Bolia

Languages
- Bolia

Related ethnic groups
- Mongo

= Bolia people =

Mongo ethnic group

The Bolia, or Bulia, also called Lia Twa or Lia, are a subgroup of the Mongo Twa living on the north side of Lake Mai-Ndombe. They coinhabit the land with a minority pygmy population.

== Bolia Kingdom ==
The Bolia people established the Bolia Kingdom east of Lake Mai-Ndombe. According to historian Christopher Ehret, this was established sometime in the 12th or perhaps as early as the 11th century, though other scholars, such as John Thornton, claim it may have been founded as late as the early 18th century based on oral sources of the Bolia people. After defeating the Bozanga Kingdom, they took control over the entirety of Lake Mai-Ndombe and encroached southward to the Ngeliboma Kingdom, who they competed with for much of the 18th century. According to the Moravian missionary Christian Georg Andreas Oldendorp in 1767, Bolia was split between three territories, each with their own ruler: Cando, Colambo, and Bongolo.

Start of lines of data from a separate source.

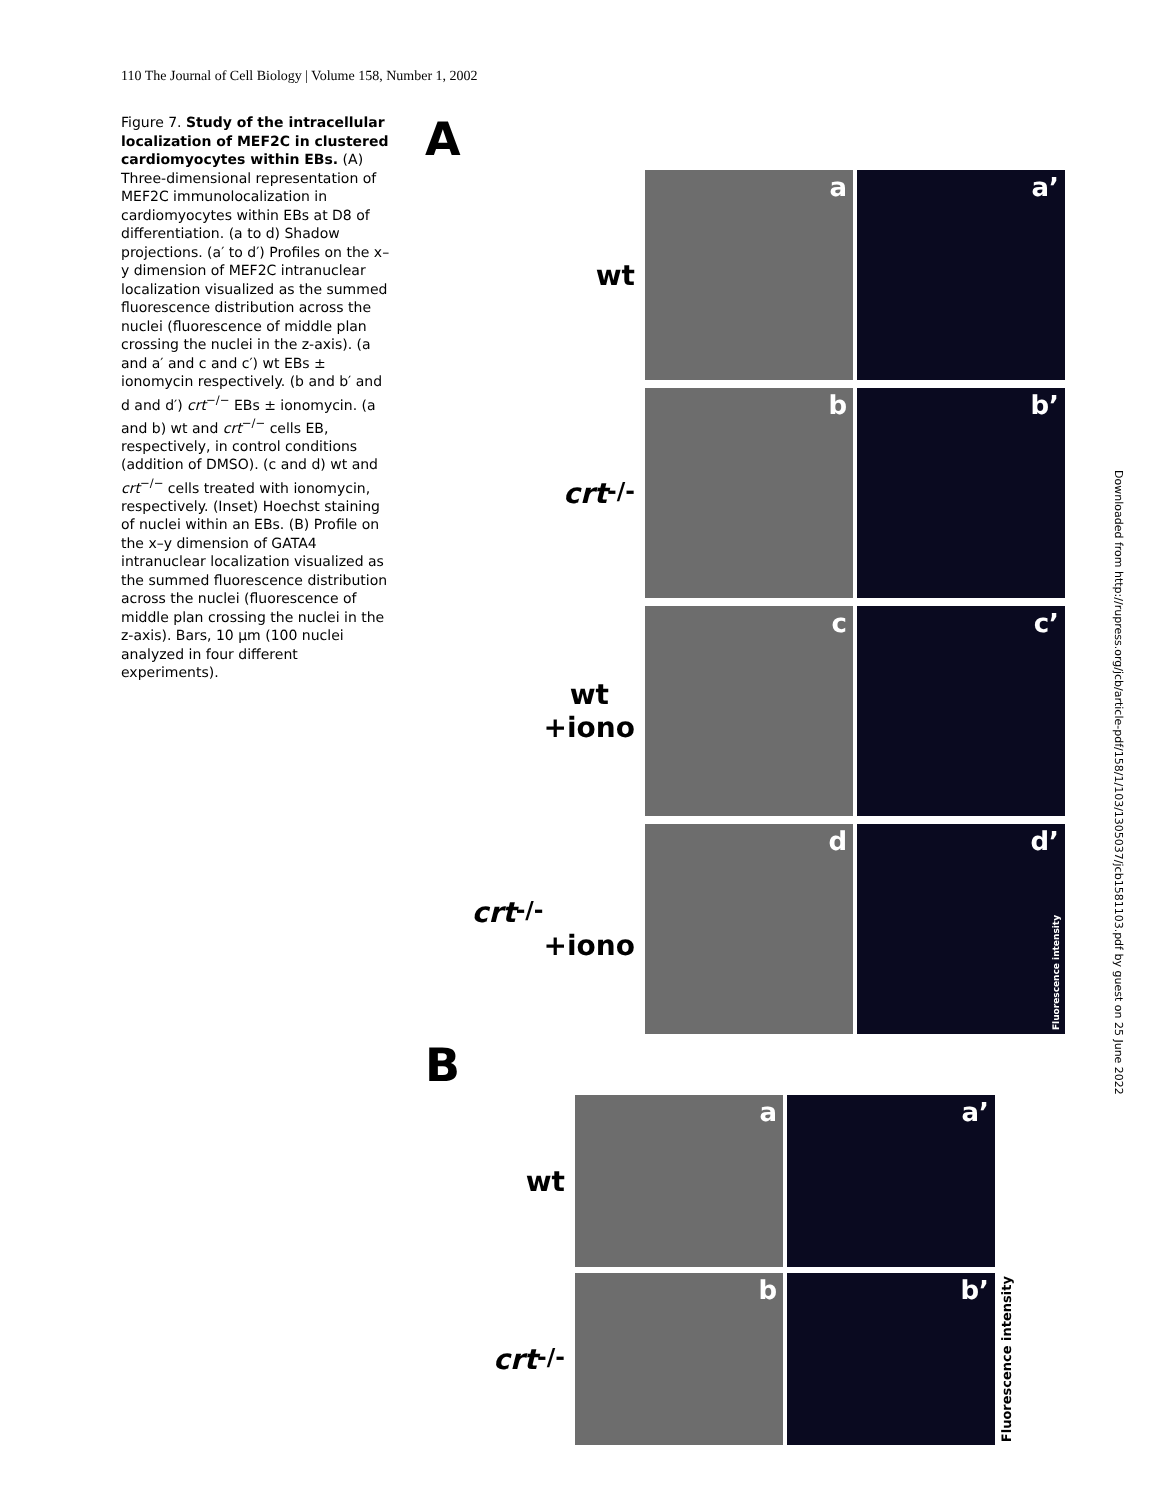110 The Journal of Cell Biology | Volume 158, Number 1, 2002
Figure 7. Study of the intracellular localization of MEF2C in clustered cardiomyocytes within EBs. (A) Three-dimensional representation of MEF2C immunolocalization in cardiomyocytes within EBs at D8 of differentiation. (a to d) Shadow projections. (a′ to d′) Profiles on the x–y dimension of MEF2C intranuclear localization visualized as the summed fluorescence distribution across the nuclei (fluorescence of middle plan crossing the nuclei in the z-axis). (a and a′ and c and c′) wt EBs ± ionomycin respectively. (b and b′ and d and d′) crt<sup>−/−</sup> EBs ± ionomycin. (a and b) wt and crt<sup>−/−</sup> cells EB, respectively, in control conditions (addition of DMSO). (c and d) wt and crt<sup>−/−</sup> cells treated with ionomycin, respectively. (Inset) Hoechst staining of nuclei within an EBs. (B) Profile on the x–y dimension of GATA4 intranuclear localization visualized as the summed fluorescence distribution across the nuclei (fluorescence of middle plan crossing the nuclei in the z-axis). Bars, 10 μm (100 nuclei analyzed in four different experiments).
A
wt
a
a’
crt<sup>-/-</sup>
b
b’
wt
+iono
c
c’
crt<sup>-/-</sup>
+iono
d
d’
Fluorescence intensity
B
wt
a
a’
crt<sup>-/-</sup>
b
b’
Fluorescence intensity
Downloaded from http://rupress.org/jcb/article-pdf/158/1/103/1305037/jcb1581103.pdf by guest on 25 June 2022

They frequently warred against each other, though the Bolia kings (whom they feared) had the power to stop these wars. Despite the infighting, Bolia continued to wage wars with their neighbors, such as Ngeliboma, whom they invaded and pillaged around 1760, withdrawing and leaving it in ruins. Around 1800, Ngeliboma invaded Bolia and took their capital, but a Bolia counterattack defeated them and forced the Ngeliboma forces out of their lands.